> **Page excerpt**
-------------------------

This system, in contrast with the former, constitutes a regulated system for the attribution of liability to a national CS and makes it possible for certifying entities to establish general agreements for mutual recognition.

2. Liability of certification services

The civil liability of CSs is the fundamental problem to be dealt with in the matter of digital signatures. Certainly, clarification of the minimum rules that govern civil liability would contribute towards the acceptance of the services of certification entities and would prevent the creation of barriers to international communication. In this sense, harmonization, once the nature of liability has been clarified, affects both the content and the limits permitted.

2.1. Classes of liability of the CSs

The liability of CSs can be contractual and noncontractual depending on the existing legal relationship between the parties. (20)

2.1.1. Contractual liability

Contractual liability is that which exists between the CS that issues a certificate and the subscriber to the same. The rights and obligations of both parties are determined by the agreement subscribed to by the same, in the certificate and, according to the individual case, in the certification practice statement (CPS).

Freedom of action, the principle that governs these agreements, is linked to the liability system applicable to the CSs, about which there would appear to exist a consensus in demanding that the activity of the CSs be subject to a set of minimum binding contractual requirements.

2.1.2. Noncontractual liability

Noncontractual liability is the liability that the CS has for the damages or losses caused to third parties that have placed their trust in a certificate issued by the CS.

The first issue that is raised at the international level concerns the legal nature of this liability. Certainly, an initial option is to apply a regime of objective liability (either strict, or non-negligence).

According to this system of liability, the damages procured as a consequence of the use of the certificate would be compensated for independently of the professionalism of the CS in having issued the certificate except for the wrong use on the part of the users or for being put to a different purpose from the one stated. This system, to our understanding, would be the most appropriate of those possible, for the following reasons:

  • First, for the development of electronic commerce through the degree of security and high level of confidence it would engender amongst its users.
  • Second, for reasons of public interest in relation to the kinds of risk-bearing activities carried out.
  • Third, and last, for the high level of technical sophistication that can be expected of the CSs.

The second option consists in applying to the CS the traditional liability regime for negligence in which the injured party is obliged to provide proof of negligence on the part of the CS. This system, which comes up against the difficulty and scarcity of means faced by the plaintiff in trying to prove negligence on the part of the CS, is moderated through the application of the refutable presumption of liability.

This system, which is the one adopted by the UNCITRAL Project (21), means that all actions or omissions on the part of the CS determining the recoverable damage shall always be deemed to be liable unless their author (CS) can establish that it has acted with the due care and diligence called for by the pertinent circumstances in the specific case.

2.2. Content of the liability of the CSs

There would appear to exist a consensus to the fact that, as much as with contractual liability as with noncontractual liability, the content of the liability will be determined in accordance with the content of the certificate and of the CPS of the CS.

2.2.1. Content of the certificate

The content and type of certificate determine the level of liability that is applied to the CS. Certainly, in the electronic market there exist different types of certificates, from those which solely confirm that the identification contained in the record maintained by the CS coincides with the name of the user and his e-mail, to those which provide all kinds of security measures concerning the identity of the subscriber. This last kind of certificate is the one that is used in electronic commerce for applications in electronic banking, for the exchange of electronic data (EDI) and for transactions over a certain value (22).

-------------------------

> **Listed entries**
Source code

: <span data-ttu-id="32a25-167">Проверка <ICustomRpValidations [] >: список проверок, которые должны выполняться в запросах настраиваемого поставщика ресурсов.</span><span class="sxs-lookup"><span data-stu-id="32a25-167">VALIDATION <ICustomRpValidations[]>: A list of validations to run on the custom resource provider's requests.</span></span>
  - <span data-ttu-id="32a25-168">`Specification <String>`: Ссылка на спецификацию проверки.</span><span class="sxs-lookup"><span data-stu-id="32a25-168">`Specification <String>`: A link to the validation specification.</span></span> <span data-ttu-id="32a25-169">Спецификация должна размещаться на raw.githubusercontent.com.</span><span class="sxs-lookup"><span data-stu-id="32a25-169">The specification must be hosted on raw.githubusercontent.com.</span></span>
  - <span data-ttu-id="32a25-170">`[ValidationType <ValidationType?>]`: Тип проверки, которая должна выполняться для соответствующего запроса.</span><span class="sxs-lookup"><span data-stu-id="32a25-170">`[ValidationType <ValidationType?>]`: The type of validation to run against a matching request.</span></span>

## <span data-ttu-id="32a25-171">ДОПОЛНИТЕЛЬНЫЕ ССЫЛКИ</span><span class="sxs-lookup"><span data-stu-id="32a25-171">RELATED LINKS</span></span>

-------------------------

> **Action item A**
In the excerpt on certification-service liability, between which parties does contractual liability exist?
> **Action item B**
From the excerpt on certification-service liability, extract verbatim the passage starting at "According to this" and ending at "activities carried out.".

> **Answer box A**
Between the CS that issues a certificate and the subscriber to that certificate.

> **Answer box B**
According to this system of liability, the damages procured as a consequence of the use of the certificate would be compensated for independently of the professionalism of the CS in having issued the certificate except for the wrong use on the part of the users or for being put to a different purpose from the one stated. This system, to our understanding, would be the most appropriate of those possible, for the following reasons:

  • First, for the development of electronic commerce through the degree of security and high level of confidence it would engender amongst its users.
  • Second, for reasons of public interest in relation to the kinds of risk-bearing activities carried out.